Сергей Петров, «Псалмы и фуги»;
Мария Ватутина, «Пока ты спал»;
Андрей Грицман, «Спецхран»;
Екатерина Блынская, «Змий огнеярый»
Опубликовано в журнале Дети Ра, номер 3, 2020
Эмиль Сокольский — литературный критик, прозаик. Родился и живет в Ростове-на-Дону. Окончил геолого-географический факультет Ростовского государственного университета. Автор публикаций об исторических местах России, литературоведческих очерков и рассказов. Печатался в журналах «Дети Ра», «Зинзивер», «Футурум АРТ», «Аврора», «Музыкальная жизнь», «Театральная жизнь», «Встреча», «Московский журнал», «Наша улица», «Подьем», «Слово», «Дон» и других. Редактор краеведческого альманаха «Донской временник» (Ростов-на-Дону).

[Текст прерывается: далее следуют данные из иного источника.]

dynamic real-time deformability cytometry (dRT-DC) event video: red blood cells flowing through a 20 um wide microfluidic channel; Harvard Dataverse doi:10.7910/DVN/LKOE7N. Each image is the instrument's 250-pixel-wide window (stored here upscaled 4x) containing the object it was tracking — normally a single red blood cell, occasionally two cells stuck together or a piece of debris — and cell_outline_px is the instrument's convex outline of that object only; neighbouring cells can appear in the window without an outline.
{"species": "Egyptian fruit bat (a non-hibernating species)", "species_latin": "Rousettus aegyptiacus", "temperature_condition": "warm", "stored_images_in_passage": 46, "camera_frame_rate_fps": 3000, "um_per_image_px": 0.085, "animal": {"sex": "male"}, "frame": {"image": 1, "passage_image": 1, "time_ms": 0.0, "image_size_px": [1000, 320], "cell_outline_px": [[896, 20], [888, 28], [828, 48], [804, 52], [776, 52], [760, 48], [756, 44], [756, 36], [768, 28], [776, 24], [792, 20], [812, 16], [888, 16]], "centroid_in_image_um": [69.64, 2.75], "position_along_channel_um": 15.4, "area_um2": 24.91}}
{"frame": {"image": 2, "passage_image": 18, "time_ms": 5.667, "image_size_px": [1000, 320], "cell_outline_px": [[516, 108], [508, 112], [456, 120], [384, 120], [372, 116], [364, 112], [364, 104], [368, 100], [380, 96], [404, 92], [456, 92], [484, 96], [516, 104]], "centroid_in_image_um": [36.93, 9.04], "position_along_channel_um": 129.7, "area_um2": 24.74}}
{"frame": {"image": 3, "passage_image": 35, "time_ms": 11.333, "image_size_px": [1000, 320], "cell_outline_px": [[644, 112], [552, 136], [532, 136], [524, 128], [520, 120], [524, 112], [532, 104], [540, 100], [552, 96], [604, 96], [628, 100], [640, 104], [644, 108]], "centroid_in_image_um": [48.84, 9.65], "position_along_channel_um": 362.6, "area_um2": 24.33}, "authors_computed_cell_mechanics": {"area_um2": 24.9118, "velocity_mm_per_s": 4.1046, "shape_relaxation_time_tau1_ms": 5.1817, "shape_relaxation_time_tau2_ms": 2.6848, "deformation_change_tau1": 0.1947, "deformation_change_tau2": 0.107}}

Сергей ПЕТРОВ, «Псалмы и фуги»
СПб.: ООО «Издательство «»Пальмира»», 2018
В послесловии приведена краткая биография автора, ушедшего из жизни в 1988 году в возрасте семидесяти семи лет: он занимался языкознанием и переводческой деятельностью, побывал в сибирской ссылке, работал заготовителем сельхозпродуктов, бухгалтером-ревизором, преподавателем иностранных языков, последние тридцать лет жил в Новгороде и Ленинграде. Эти биографические подробности никак не отразились в его стихах — которые сейчас, объединенные в книгу (двести с лишним страниц), представляются если не главным делом его жизни, то воздухом, без которого ему трудно было бы дышать. Вот образец письма Сергея Петрова:
Из дома, как из черепной коробки,
где много дум, и дыма, и забот,
мы вышли в сад. День пережит за год.
Ум перешит на новый лад, и вот
в саду ползут задумчивые тропки. <…>
Строки изысканные, текучие; они живут где-то вне времени, в холодке вечности, и ошеломляют неожиданностью образов — даже чрезмерных; но чрезмерность эта не выглядит искусственной: все слова у Петрова — живые. Они живут — и поют. Ну казалось бы — кто в истории русской поэзии не увлекался образностью, орнаментальным письмом? И все же у Петрова взгляд особый, не похожий на зрение других поэтов. Это — стихи-мелодии, ритмически выверенные и не допускающие толчков и сбоев.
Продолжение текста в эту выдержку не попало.